**Work instruction**:
Look in the material below for the line holding "clear and concise". Set it down exactly, with each later line up to and including the line holding "As stated above, family".

**Information given**:

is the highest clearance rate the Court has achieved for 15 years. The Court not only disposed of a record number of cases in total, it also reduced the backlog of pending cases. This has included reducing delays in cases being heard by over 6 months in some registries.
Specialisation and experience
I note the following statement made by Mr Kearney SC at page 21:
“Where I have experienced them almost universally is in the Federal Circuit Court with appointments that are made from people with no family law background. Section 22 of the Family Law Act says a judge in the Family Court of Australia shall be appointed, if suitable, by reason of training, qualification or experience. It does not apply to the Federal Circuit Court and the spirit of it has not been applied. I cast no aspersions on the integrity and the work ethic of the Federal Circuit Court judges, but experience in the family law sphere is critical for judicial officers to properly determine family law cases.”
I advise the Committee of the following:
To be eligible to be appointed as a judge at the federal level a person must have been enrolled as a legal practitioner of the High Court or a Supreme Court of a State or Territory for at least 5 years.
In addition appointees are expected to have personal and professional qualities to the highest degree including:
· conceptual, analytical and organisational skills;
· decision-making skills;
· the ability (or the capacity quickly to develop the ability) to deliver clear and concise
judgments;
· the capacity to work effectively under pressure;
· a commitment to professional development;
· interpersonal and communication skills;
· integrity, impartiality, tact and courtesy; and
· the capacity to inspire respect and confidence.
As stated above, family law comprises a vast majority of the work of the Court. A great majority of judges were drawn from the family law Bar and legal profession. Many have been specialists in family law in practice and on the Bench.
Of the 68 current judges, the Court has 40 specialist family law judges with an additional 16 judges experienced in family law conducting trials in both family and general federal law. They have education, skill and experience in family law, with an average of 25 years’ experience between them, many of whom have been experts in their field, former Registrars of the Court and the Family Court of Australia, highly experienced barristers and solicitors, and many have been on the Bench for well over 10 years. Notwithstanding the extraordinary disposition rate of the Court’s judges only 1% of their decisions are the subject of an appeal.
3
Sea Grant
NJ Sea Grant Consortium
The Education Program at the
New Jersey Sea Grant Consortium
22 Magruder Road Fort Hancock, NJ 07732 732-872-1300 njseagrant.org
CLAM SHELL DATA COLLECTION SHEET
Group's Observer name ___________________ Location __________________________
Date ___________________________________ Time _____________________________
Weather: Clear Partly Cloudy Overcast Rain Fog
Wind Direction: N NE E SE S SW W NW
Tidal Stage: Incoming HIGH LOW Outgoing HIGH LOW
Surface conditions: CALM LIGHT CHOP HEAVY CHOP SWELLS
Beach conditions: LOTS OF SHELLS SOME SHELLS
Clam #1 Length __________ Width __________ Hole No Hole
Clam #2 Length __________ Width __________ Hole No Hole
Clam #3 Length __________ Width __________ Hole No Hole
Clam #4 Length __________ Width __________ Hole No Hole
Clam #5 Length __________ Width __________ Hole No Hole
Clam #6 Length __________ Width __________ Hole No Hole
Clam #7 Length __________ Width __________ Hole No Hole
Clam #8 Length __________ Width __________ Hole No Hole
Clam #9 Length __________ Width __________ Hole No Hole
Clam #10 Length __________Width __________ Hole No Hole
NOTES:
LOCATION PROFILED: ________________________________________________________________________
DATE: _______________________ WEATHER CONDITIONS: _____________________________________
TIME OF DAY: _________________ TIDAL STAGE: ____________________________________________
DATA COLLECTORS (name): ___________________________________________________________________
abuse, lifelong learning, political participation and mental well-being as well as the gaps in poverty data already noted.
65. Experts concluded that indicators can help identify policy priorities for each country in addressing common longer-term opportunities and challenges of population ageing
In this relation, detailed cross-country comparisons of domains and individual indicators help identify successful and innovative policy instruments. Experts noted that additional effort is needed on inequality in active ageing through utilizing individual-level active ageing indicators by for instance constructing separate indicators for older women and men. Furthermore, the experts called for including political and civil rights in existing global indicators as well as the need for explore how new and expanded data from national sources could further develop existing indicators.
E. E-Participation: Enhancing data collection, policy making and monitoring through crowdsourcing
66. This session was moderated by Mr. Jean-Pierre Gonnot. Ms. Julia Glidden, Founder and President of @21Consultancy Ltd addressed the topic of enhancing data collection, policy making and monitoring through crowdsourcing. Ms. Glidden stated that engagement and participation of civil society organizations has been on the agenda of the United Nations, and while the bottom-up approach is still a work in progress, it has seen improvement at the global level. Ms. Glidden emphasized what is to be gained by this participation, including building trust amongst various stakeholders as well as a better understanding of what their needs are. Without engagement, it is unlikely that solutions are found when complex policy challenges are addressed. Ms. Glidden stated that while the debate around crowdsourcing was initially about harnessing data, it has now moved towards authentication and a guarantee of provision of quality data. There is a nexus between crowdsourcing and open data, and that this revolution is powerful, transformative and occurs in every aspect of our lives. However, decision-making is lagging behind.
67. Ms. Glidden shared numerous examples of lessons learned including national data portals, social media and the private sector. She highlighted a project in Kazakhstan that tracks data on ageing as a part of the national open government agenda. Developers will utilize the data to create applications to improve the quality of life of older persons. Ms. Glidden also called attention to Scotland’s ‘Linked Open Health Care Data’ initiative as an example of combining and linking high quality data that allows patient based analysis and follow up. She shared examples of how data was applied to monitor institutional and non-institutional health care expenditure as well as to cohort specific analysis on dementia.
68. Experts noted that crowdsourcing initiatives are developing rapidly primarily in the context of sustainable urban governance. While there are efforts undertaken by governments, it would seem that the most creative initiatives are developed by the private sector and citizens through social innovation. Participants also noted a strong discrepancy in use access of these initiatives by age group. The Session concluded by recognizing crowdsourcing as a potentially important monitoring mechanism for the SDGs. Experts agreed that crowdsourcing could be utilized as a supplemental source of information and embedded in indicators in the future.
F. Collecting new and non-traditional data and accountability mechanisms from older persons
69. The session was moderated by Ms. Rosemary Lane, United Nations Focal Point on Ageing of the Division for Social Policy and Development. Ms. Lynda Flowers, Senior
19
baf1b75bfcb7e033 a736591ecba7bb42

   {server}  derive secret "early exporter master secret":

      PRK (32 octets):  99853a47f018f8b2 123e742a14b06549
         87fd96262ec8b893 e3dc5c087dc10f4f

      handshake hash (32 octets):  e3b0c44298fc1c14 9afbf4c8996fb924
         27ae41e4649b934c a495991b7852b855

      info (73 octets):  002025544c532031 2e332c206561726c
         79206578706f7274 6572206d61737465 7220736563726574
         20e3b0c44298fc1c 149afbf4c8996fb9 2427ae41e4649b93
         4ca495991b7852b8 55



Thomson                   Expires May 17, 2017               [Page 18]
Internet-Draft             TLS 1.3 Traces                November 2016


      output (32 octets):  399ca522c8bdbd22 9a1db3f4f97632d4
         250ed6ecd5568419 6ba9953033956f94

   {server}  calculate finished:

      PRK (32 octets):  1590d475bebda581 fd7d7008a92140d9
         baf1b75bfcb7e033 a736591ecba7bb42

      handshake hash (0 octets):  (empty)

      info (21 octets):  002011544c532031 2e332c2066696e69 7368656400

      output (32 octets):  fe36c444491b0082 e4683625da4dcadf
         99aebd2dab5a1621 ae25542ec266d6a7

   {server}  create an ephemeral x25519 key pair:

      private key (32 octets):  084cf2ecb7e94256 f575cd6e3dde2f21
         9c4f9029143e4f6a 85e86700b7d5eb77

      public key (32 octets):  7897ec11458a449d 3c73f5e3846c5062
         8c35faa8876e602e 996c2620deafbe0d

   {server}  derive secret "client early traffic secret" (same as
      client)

**Solution to this problem**:
· the ability (or the capacity quickly to develop the ability) to deliver clear and concise
judgments;
· the capacity to work effectively under pressure;
· a commitment to professional development;
· interpersonal and communication skills;
· integrity, impartiality, tact and courtesy; and
· the capacity to inspire respect and confidence.
As stated above, family law comprises a vast majority of the work of the Court. A great majority of judges were drawn from the family law Bar and legal profession. Many have been specialists in family law in practice and on the Bench.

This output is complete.